Carry on the passage about patients with metastatic germ cell tumors from its last sentence.
*** DOCUMENT SEGMENT ***
RPLND: retroperitoneal lymph node dissection; pRPLND: primary RPLND; pcRPLND: post-chemotherapy RPLND.

Of the 34 patients who underwent induction chemotherapy, 31 (91%) underwent biopsy prior to chemotherapy to confirm the diagnosis of metastatic GCT: 13 patients were found to have seminoma, 6 had nonseminomatous GCT (NSGCT), 6 had unspecified GCT and 6 biopsies were non-diagnostic. Three patients with non-diagnostic biopsies and 2 patients without biopsy were treated due to elevated serum human chorionic gonadotropin (HCG) (n=4) or elevated serum HCG and alpha-fetoprotein (AFP) (n=1). Three patients with non-diagnostic biopsy and normalized markers were treated due to interval increasing lymphadenopathy. Six patients required second-line chemotherapy.

Twenty-three patients underwent post-chemotherapy RPLND (pcRPLND). At pcRPLND, 74% (n=17) had fibrosis/necrosis in the retroperitoneum, 13% (n=3) harbored teratoma, and 13% (n=3) harbored viable GCT, including 1 patient with teratoma with secondary somatic type malignancy (4%). All patients with viable nonteratomatous GCT on pcRPLND received adjuvant treatment (Table 3). No patients with presumed seminoma or undefinable GCT pre-treatment had teratoma or viable non-seminoma at the time of pcRPLND. One patient with presumed seminoma had residual viable seminoma at pcRPLND; he underwent salvage chemotherapy with paclitaxel, ifosfamide and cisplatin (TIP) x 4 cycles and remains classified as “no evidence of disease” (NED). Eleven patients did not undergo pcRPLND. Ten of these patients had seminoma on pre-chemotherapy biopsy and complete response to chemotherapy. The eleventh patient had seminoma on pre-chemotherapy biopsy, but an elevated AFP prior to chemotherapy. He had a complete response to chemotherapy and elected surveillance.

Patient histology was categorizable for 30 patients by biopsy, elevated STM, or RPLND histology. Eighteen of these patients had pure seminoma, while 12 had NSGCT. Twenty-six patients were unable to be categorized, including 16 treated with surveillance, 6 with biopsy-confirmed GCT but undefined histology, and 4 with non-diagnostic biopsies (Supplemental Figure 1).
*** End of DOCUMENT SEGMENT ***
*** DATA PROVIDED ***
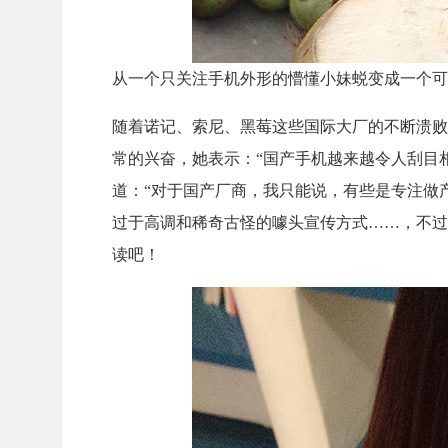
从一个只关注手机外形的懵懂小妹蜕变成一个可以
随着诺记、索尼、黑莓这些国际大厂的不断溃败
常的兴奋，她表示：“国产手机越来越令人刮目
道：“对于国产厂商，我只能说，有些是专注做
过于高调和稀奇古怪的噱头宣传方式……，不过
读吧！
*** End of DATA PROVIDED ***
TASK ANSWER
Long-term Outcomes

There were 4 relapses in our cohort: 3 patients with advanced disease treated initially with chemotherapy and 1 patient in the surveillance group. The median follow-up for those who did not experience a relapse and were managed on surveillance, versus immediate treatment, was 1.7 years (IQR: 1.2, 5.2) versus 6.3 years (IQR: 2.0, 13.6), respectively. The 2-year RFS for patients managed on surveillance was 100% (95% CI: NA, NA). One patient initially treated with surveillance was lost to follow-up and re-presented 3 years after radical orchiectomy with flank pain and retroperitoneal lymphadenopathy. For those with advanced disease receiving upfront treatment, 2- and 5- year RFS was 94% (95% CI: 78, 98) and 90% (95% CI: 72, 97), respectively (Figure 1).

Figure 1. — Relapse-free survival by stage: CS0/CSx vs CS II+

There were 3 patient deaths in our cohort, 1 in the surveillance group and 2 in the treatment group. One of these deaths was due to testis cancer, occurring in a patient who had poor-risk disease at diagnosis. For the whole cohort, the overall survival rate was 98% (95% CI: 85, 100) and 91% (95% CI: 65%, 98%) at 5 and 10 years, respectively.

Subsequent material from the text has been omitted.